### What this task involves
Reproduce the section of the listing that begins at the line containing "CDの構築(EC2), owner: 山田 亮 -> 小林 紗希" and finishes at the line containing "swagger準備, start: Jan 12 -> Jan 26". Include both end lines and nothing beyond them.

### Data for analysis
—————

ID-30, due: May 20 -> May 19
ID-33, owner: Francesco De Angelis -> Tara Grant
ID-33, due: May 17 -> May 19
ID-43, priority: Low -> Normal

—————

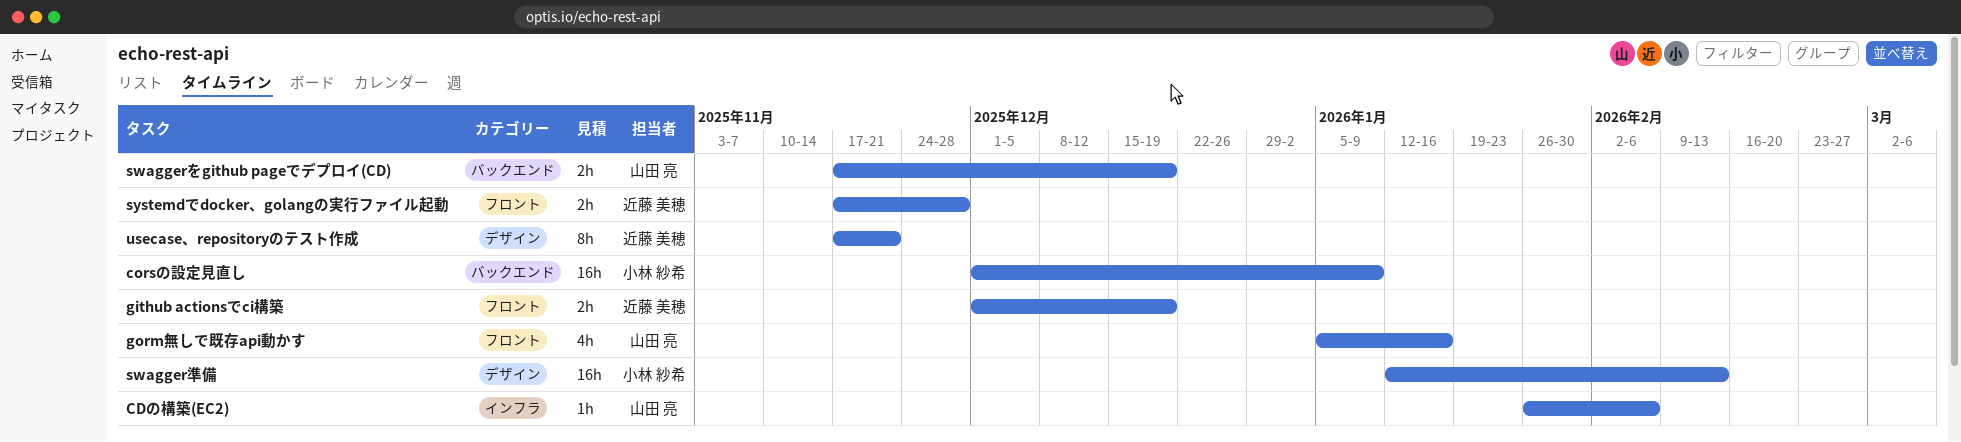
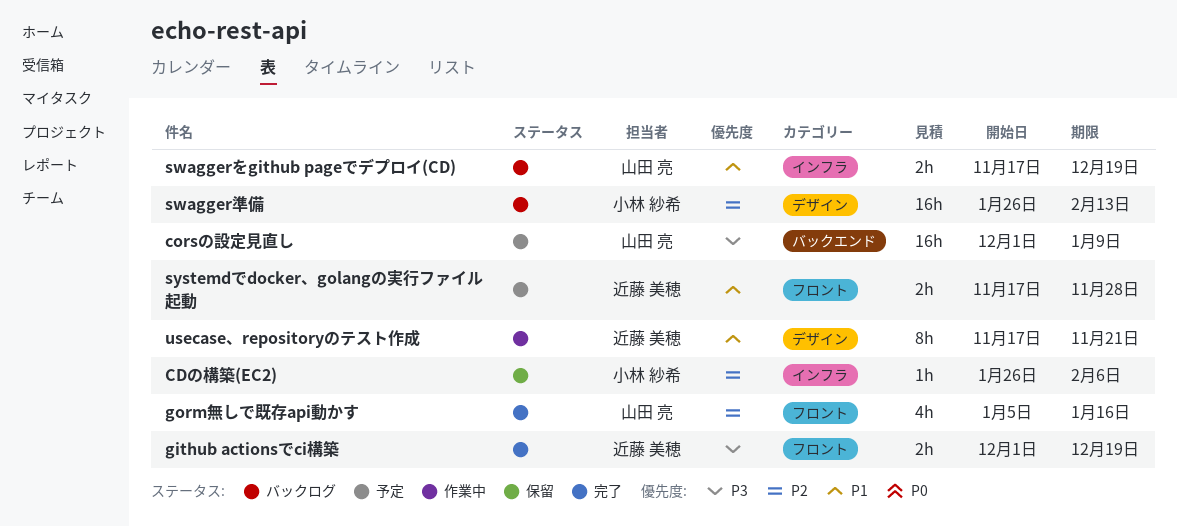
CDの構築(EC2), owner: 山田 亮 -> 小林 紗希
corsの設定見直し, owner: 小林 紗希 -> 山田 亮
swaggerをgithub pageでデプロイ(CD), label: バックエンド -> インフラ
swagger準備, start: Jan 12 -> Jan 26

—————

### Worked solution
CDの構築(EC2), owner: 山田 亮 -> 小林 紗希
corsの設定見直し, owner: 小林 紗希 -> 山田 亮
swaggerをgithub pageでデプロイ(CD), label: バックエンド -> インフラ
swagger準備, start: Jan 12 -> Jan 26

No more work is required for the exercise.